En d'autres termes, si l'omission de la mention de la scission dans l'article L. 145-16 était la conséquence d'une erreur de plume et qu'il faudrait, en conséquence, considérer que les régimes de la scission et de l'apport partiel d'actif sont similaires, alors, la condition de la préexistence des sociétés bénéficiaires de la transmission universelle de patrimoine s'imposerait aux scissions pour que le bail soit transmis de plein droit. Cette notion de préexistence, cependant, est particulièrement complexe. Que faut-il entendre par ce terme ? La société préexistante doit-elle être en activité ou peut-elle être simplement créée, les apports n'étant constitués que par les actifs issus de la fusion ? La doctrine, on l'a vu, pencherait plutôt, pour la première hypothèse, mais sans guère de conviction.
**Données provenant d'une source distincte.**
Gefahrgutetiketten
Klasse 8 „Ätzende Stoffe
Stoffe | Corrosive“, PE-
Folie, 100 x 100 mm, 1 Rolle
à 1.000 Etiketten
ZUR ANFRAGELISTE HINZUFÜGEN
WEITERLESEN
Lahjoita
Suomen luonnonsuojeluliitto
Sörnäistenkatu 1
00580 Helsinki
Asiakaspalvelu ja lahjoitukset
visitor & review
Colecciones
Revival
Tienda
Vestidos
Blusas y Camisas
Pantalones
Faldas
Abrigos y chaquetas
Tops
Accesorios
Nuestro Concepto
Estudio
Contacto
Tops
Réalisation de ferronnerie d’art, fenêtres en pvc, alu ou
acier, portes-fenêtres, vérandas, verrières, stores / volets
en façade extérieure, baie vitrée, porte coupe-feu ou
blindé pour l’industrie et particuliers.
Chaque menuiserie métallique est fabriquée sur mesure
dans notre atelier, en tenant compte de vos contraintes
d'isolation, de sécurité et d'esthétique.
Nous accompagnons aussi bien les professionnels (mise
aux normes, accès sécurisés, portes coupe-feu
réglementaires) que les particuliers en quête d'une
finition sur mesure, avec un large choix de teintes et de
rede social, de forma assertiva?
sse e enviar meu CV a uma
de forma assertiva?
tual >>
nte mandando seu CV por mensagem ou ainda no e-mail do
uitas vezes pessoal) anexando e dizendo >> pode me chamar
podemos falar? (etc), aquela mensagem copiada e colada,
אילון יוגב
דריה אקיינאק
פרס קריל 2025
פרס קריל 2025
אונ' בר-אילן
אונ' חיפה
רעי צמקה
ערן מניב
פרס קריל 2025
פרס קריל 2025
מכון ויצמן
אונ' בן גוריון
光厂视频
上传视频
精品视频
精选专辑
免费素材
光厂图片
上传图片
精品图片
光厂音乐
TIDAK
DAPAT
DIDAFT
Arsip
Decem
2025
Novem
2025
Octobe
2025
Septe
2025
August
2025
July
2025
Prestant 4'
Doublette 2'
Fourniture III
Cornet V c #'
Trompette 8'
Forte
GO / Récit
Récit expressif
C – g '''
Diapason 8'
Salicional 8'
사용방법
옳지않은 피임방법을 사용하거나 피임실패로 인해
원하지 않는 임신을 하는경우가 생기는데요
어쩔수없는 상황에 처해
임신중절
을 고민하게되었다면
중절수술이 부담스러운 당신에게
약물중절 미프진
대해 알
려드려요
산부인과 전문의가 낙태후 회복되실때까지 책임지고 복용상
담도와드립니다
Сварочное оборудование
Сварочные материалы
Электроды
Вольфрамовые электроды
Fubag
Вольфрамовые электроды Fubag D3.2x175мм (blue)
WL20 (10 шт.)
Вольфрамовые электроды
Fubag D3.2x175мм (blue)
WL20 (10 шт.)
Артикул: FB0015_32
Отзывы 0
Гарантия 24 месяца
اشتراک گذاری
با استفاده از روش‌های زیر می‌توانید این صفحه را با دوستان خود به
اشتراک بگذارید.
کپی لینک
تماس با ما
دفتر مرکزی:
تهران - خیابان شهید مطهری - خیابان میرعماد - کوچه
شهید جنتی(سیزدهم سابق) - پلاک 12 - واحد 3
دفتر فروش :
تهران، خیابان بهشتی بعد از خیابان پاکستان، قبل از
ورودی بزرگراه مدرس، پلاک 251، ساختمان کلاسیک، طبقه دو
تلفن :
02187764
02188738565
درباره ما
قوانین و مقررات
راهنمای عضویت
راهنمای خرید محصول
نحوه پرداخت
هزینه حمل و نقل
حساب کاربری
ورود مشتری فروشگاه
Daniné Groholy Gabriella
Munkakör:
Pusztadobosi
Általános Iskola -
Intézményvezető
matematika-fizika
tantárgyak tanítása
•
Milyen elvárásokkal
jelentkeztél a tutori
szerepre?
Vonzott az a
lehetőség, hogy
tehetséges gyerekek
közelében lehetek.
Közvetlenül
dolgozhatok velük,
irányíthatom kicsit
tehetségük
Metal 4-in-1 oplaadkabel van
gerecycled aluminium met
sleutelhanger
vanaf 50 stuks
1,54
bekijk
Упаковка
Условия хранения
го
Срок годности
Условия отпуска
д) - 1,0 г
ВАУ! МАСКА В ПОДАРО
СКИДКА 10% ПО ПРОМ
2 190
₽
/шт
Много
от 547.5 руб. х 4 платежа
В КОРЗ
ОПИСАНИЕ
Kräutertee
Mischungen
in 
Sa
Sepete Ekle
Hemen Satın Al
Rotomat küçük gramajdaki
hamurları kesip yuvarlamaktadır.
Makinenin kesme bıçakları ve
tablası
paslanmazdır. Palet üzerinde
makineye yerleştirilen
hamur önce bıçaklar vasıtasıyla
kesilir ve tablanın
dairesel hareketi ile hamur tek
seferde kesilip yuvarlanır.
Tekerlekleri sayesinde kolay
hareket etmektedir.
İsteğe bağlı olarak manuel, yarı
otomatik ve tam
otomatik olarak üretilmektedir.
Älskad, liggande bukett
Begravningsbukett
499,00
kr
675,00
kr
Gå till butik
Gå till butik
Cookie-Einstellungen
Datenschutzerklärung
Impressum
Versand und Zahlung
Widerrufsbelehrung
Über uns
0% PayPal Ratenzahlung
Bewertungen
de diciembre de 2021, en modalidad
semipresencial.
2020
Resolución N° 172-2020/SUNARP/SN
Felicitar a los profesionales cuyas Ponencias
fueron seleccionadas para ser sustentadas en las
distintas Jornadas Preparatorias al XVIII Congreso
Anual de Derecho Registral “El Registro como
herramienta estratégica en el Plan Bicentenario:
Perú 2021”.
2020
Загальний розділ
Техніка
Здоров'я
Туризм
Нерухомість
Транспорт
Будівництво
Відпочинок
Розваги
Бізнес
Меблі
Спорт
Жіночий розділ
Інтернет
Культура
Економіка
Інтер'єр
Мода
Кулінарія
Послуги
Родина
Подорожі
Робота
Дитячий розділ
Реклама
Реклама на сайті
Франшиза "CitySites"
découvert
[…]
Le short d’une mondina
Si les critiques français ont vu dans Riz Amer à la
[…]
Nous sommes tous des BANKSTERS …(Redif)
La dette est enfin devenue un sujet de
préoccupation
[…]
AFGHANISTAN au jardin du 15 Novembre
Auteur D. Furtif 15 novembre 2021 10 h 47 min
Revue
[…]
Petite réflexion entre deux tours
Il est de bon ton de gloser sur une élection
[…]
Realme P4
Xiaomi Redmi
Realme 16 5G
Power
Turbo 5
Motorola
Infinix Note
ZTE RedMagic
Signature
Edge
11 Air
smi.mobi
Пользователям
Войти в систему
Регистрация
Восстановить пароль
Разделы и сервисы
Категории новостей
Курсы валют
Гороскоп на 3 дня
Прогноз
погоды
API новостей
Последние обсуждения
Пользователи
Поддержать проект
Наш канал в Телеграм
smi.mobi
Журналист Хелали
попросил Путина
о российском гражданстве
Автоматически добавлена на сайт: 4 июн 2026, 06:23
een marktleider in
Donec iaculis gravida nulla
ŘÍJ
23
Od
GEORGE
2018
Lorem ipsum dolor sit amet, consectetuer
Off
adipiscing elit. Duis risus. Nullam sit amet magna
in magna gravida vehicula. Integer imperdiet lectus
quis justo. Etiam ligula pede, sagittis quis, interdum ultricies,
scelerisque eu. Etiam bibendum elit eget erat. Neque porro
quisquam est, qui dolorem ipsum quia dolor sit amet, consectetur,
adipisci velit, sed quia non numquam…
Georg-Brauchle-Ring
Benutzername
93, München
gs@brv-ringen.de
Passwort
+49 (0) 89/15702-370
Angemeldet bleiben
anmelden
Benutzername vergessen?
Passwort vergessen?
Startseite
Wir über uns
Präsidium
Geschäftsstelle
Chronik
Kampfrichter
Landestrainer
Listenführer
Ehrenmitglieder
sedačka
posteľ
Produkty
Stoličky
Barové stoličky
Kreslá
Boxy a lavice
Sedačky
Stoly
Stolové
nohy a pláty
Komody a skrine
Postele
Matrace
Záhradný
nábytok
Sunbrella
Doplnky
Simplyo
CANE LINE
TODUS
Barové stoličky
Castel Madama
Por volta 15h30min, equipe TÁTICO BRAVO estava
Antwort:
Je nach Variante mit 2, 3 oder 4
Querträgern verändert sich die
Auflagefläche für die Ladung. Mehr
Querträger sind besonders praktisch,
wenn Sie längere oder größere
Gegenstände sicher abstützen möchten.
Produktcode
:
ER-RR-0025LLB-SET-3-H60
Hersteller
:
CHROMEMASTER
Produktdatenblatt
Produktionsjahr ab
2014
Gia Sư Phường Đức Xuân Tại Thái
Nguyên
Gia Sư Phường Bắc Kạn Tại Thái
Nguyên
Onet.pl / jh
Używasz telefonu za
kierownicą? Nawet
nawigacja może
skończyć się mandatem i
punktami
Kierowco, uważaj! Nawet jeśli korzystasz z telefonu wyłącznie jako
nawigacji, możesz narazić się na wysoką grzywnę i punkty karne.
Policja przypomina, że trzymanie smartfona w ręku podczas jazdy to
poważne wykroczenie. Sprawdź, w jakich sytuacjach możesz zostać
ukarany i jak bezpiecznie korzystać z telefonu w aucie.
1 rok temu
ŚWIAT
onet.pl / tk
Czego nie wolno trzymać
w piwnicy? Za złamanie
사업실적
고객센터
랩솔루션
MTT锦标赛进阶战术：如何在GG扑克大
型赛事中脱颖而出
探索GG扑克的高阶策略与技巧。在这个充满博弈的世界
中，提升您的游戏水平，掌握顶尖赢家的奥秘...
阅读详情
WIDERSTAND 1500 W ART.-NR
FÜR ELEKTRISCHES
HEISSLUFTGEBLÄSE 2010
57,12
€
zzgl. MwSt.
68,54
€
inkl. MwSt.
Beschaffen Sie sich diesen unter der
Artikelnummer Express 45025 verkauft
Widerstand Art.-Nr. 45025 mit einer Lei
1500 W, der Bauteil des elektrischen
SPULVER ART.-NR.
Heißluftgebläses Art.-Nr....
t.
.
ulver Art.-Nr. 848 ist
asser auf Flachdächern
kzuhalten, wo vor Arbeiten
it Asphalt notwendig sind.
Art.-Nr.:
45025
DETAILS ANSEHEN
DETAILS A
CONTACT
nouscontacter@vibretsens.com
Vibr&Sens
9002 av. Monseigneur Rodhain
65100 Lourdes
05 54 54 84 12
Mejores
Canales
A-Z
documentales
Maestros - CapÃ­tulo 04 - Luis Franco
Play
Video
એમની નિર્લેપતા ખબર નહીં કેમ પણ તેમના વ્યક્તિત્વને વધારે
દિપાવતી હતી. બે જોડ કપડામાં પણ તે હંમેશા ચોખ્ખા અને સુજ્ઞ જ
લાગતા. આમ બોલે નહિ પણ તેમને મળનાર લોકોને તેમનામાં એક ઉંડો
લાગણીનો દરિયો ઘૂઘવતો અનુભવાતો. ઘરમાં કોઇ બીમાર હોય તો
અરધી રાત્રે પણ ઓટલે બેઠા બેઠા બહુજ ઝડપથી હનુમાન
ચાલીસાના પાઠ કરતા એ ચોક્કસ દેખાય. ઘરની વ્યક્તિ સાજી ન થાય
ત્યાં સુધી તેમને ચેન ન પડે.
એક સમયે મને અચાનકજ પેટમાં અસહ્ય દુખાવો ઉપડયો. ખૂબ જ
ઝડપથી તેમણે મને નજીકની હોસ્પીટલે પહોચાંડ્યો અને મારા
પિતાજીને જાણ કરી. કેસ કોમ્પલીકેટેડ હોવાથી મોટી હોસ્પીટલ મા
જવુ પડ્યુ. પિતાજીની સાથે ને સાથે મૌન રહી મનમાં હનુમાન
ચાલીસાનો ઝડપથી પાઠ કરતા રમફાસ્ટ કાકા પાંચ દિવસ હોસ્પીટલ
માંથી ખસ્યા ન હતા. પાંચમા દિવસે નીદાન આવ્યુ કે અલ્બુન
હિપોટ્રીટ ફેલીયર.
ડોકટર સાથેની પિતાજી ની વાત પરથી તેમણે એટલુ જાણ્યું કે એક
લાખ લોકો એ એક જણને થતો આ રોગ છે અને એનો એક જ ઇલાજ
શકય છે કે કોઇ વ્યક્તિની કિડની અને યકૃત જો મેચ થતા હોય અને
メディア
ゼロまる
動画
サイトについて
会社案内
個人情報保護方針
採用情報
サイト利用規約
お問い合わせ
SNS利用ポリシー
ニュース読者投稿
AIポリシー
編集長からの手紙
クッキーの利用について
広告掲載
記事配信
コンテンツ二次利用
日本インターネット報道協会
Indirectement, la Cour de cassation devait, en 2003, traiter de solution (Cass. civ 3, 30 avril 2003, n° 01-16.697, FS-P+B N° Lexbase : A7555BSM, Bull. Joly, 2003, § 190, p. 913, n. M.-L. Coquelet ; D., 2003, p. 1367, obs. A. Lienhard). Une cour d'appel avait, en effet, décidé que les dispositions de l'article L. 263-24 étaient inapplicables à une transmission universelle de patrimoine à une société "créée spécialement en vue de l'apport partiel d'actif", la condition de la préexistence de la société bénéficiaire n'étant pas remplie. Le juge du droit cassera l'arrêt au motif que la société, "régulièrement immatriculée avant la convention d'apport partiel d'actif, préexistait à cet apport". Ainsi, en pratique, les sociétés bénéficiaires pourraient, à la simple condition d'avoir été immatriculées préalablement à la convention d'apport partiel d'actif, recevoir lesdits apports sous le régime de la scission.
On pourrait, de la sorte, imaginer que ce régime, dégagé à propos des apports partiels d'actif, pourrait également s'appliquer aux scissions stricto sensu, en application de l'article L. 145-16, et se trouveraient soumises à un régime hybride, entre celui de la fusion et de l'apport partiel d'actif.